La puerta

Varios autores

Fragmento



Índice

Portadilla

Índice

Dedicatoria

Capítulo I

Capítulo II

Capítulo III

Capítulo IV

Capítulo V

Capítulo VI

Capítulo VII

Capítulo VIII

Capítulo IX

Capítulo X

Capítulo XI

Capítulo XII

Capítulo XIII

Capítulo XIV

Capítulo XV

Capítulo XVI

Capítulo XVII

Capítulo XVIII

Créditos

Grupo Santillana

Dedicatoria

A mis amigos y amigas
que me ayudaron con su
cariño, apoyo y energía.

Capítulo I

CAPÍTULO I

Durante mucho tiempo no pude creerlo… Al principio pareció un sueño con ribetes de pesadilla. Después las cosas se fueron poniendo en su lugar, a través de noches de reflexión y esfuerzos de memoria que entonces creí inútiles.

Lo que sabía hacer era pensar, analizar, ser congruente, y precisamente todo eso fue uno de mis grandes obstáculos para comprender verdaderamente. Después de todo, no puede encontrarse el tesoro sin derribar la casa. Y el tesoro está ahí, donde me dijeron. Me fue mostrado, y llegó el momento de compartirlo tal como se me pidió.

No sé cuánto tiempo más viviré. Quizá solamente el necesario para comunicarlo por lo menos a algunas personas; para compartir mis experiencias, que quizá sirvan de algún modo a alguien.

Yo ya había oído mucho respecto de la leyenda. Imaginaba a personajes ataviados a la usanza de nuestros antepasados indígenas, con trajes ceremoniales, coloridos, arreglados con plumas de cotingas y quetzales, joyas de metales preciosos, esmeraldas y turquesas labradas, moviéndose lenta y estudiadamente, siempre en actitudes y situaciones rituales.

Altares decorados, colores rojos, verdes, azules y blancos, principalmente; sahumerios con nubes de copal y, quizá… sacrificios. Nunca imaginé inmolaciones humanas. Probablemente eso hubiera devaluado mi imagen de esa cultura. En cambio, concebía ofrendas florales y libaciones.

Todo ello ocurría en un ambiente severo, solemne, donde no cabían las risas y los gozos. Me preguntaba entonces, ¿por qué nos cuesta tanto trabajo representarnos en forma sonriente a un verdadero guía espiritual? En aquella época había mandado enmarcar un bello dibujo de Cristo que encontré en una revista Playboy.
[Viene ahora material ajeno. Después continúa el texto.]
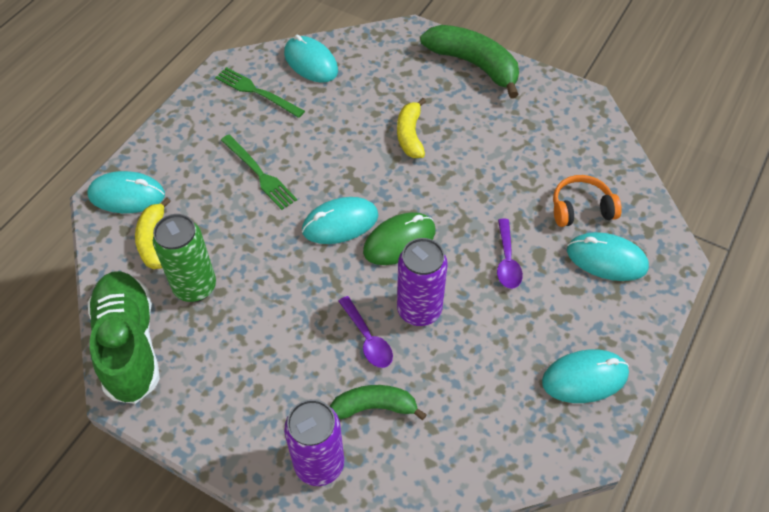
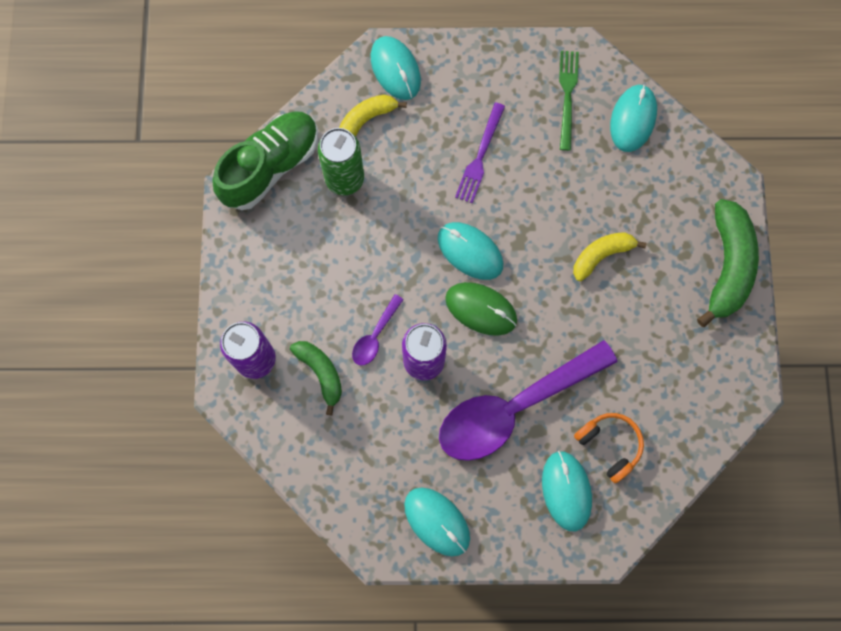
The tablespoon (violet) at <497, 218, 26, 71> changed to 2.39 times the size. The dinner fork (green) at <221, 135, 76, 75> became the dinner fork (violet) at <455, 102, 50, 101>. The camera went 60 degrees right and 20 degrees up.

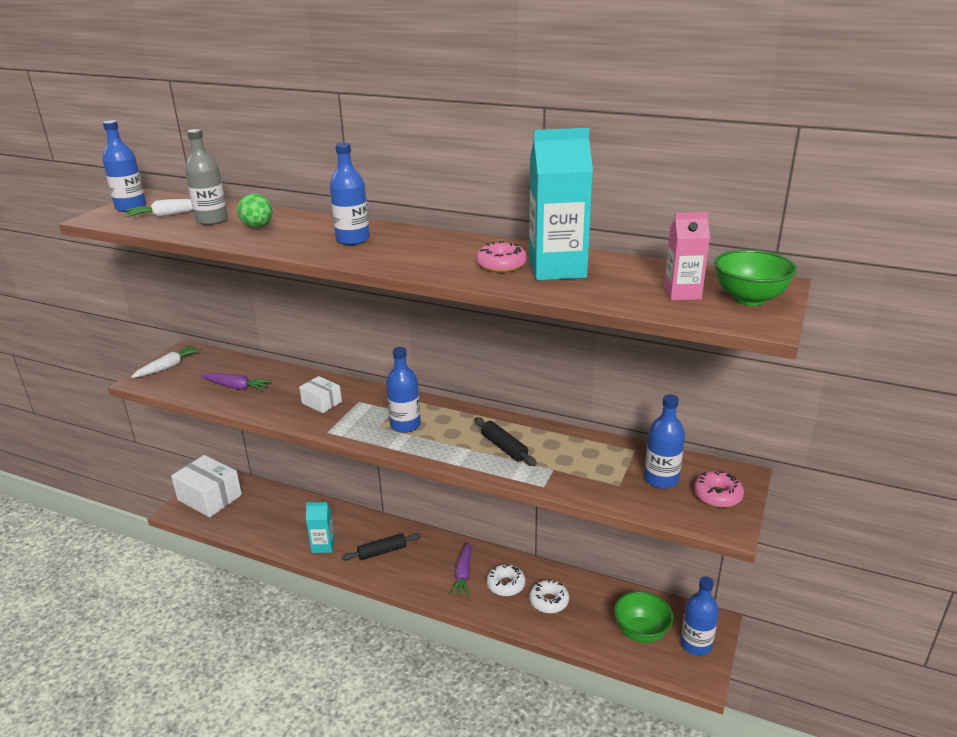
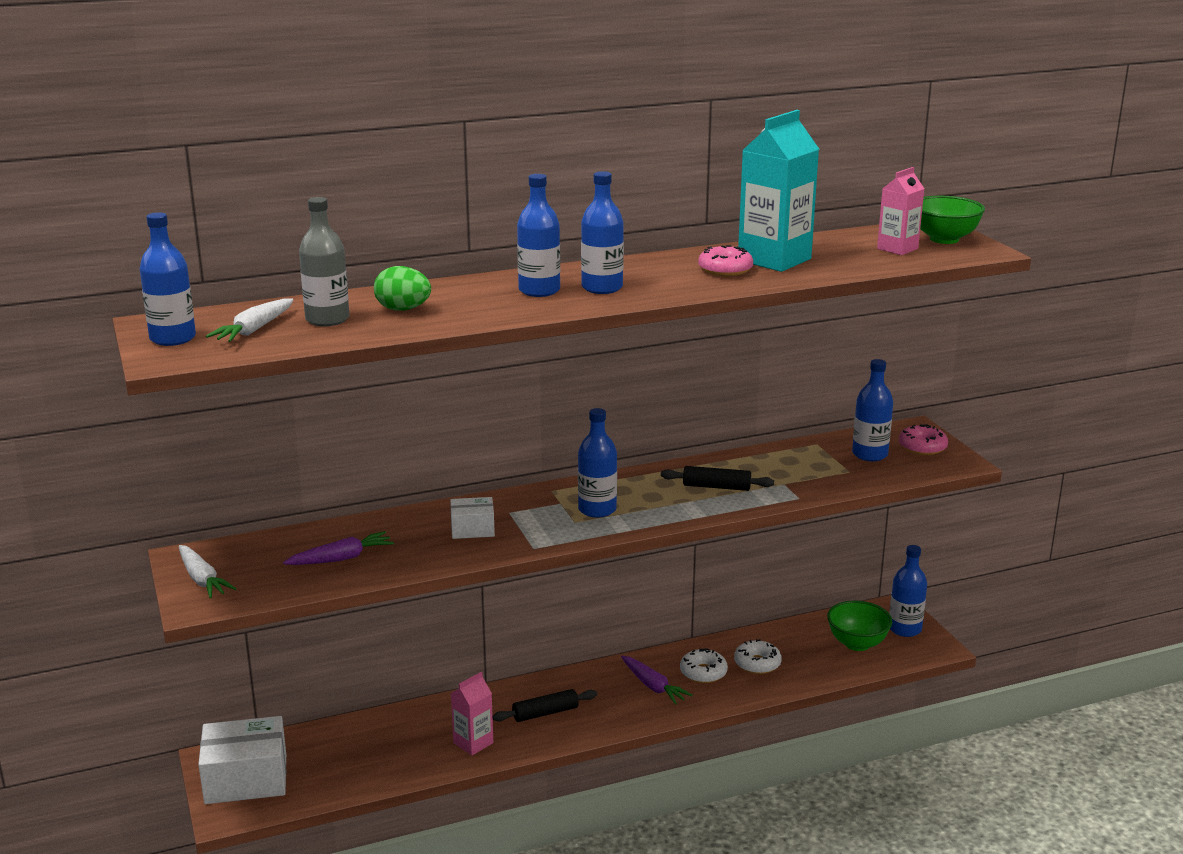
The carrot (snow-white) at <131, 345, 70, 33> turned 150 degrees clockwise. The milk carton (aqua) at <306, 502, 29, 51> became the milk carton (pink) at <451, 672, 42, 83>. The pastry roller (black) at <342, 533, 79, 28> turned 45 degrees clockwise. The drink bottle (cobalt) at <581, 171, 43, 123> appeared. The camera went 45 degrees left and 5 degrees down.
Era un Cristo no sólo sonriente, sino hasta carcajeante. Esa imagen la tenía colgada en la pared de mi cuarto, a mi vista desde casi cualquier ángulo, en un intento, quizá, de estar cerca de una persona que, además de enseñar las cosas importantes de la vida, podría reír y responder festivamente al diario acontecer. Aún no sabía nada del poderoso efecto que tiene el humor sobre el desarrollo espiritual. Sí, mis imaginarios sacerdotes eran serios, culturales, silenciosos.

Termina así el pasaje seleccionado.